> _WHAT TO WORK ON_:
Your output should be the line with "1,438,973 | | 1,439,366 |" followed by every remaining line of the entries, reproduced exactly.

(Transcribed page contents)
------------------------------------------------------------------------
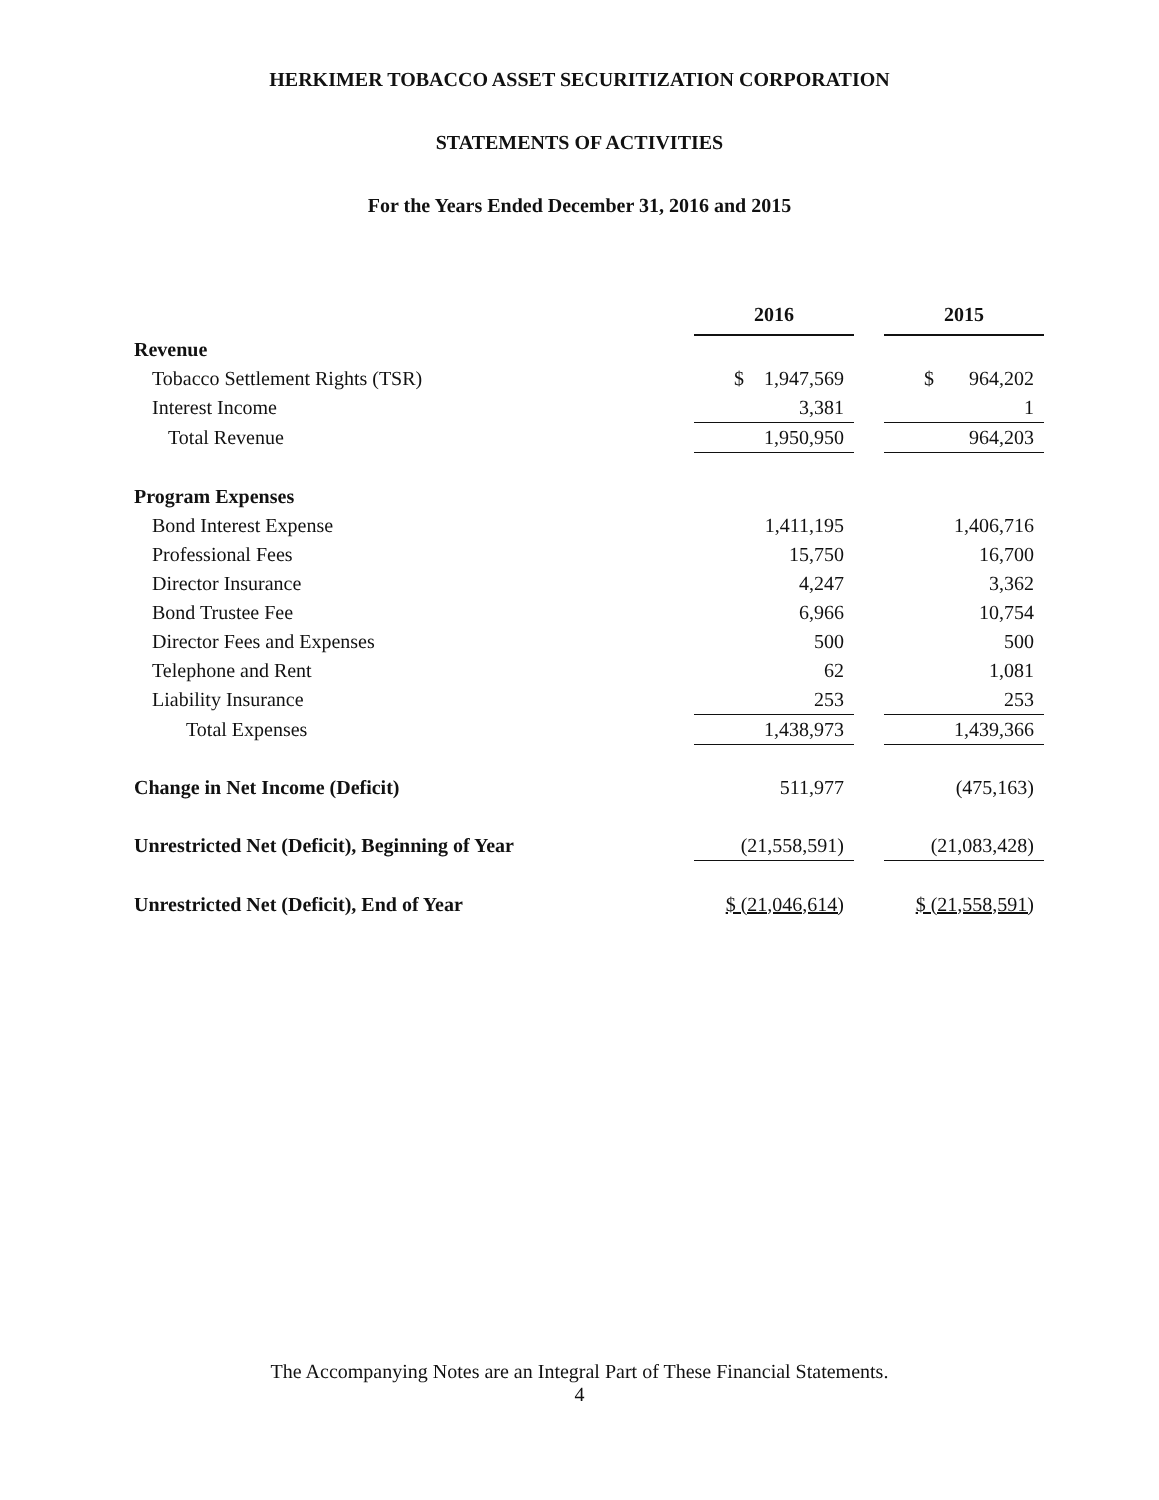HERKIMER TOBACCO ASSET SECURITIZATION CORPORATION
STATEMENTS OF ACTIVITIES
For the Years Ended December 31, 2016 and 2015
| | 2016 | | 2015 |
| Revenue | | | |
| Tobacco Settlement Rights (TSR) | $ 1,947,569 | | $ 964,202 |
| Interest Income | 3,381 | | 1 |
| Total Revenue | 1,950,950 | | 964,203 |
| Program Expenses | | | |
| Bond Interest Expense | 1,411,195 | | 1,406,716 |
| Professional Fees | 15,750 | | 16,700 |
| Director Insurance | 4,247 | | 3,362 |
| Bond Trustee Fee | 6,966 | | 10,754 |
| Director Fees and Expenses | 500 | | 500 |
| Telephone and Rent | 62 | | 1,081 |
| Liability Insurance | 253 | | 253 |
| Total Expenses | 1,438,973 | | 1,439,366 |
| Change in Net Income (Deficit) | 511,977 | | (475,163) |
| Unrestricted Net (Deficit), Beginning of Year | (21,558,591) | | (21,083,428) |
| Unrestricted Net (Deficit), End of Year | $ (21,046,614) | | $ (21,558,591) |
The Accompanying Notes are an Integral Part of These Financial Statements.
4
------------------------------------------------------------------------
> _WRITTEN RESPONSE_:
| Total Expenses | 1,438,973 | | 1,439,366 |
| Change in Net Income (Deficit) | 511,977 | | (475,163) |
| Unrestricted Net (Deficit), Beginning of Year | (21,558,591) | | (21,083,428) |
| Unrestricted Net (Deficit), End of Year | $ (21,046,614) | | $ (21,558,591) |
The Accompanying Notes are an Integral Part of These Financial Statements.
4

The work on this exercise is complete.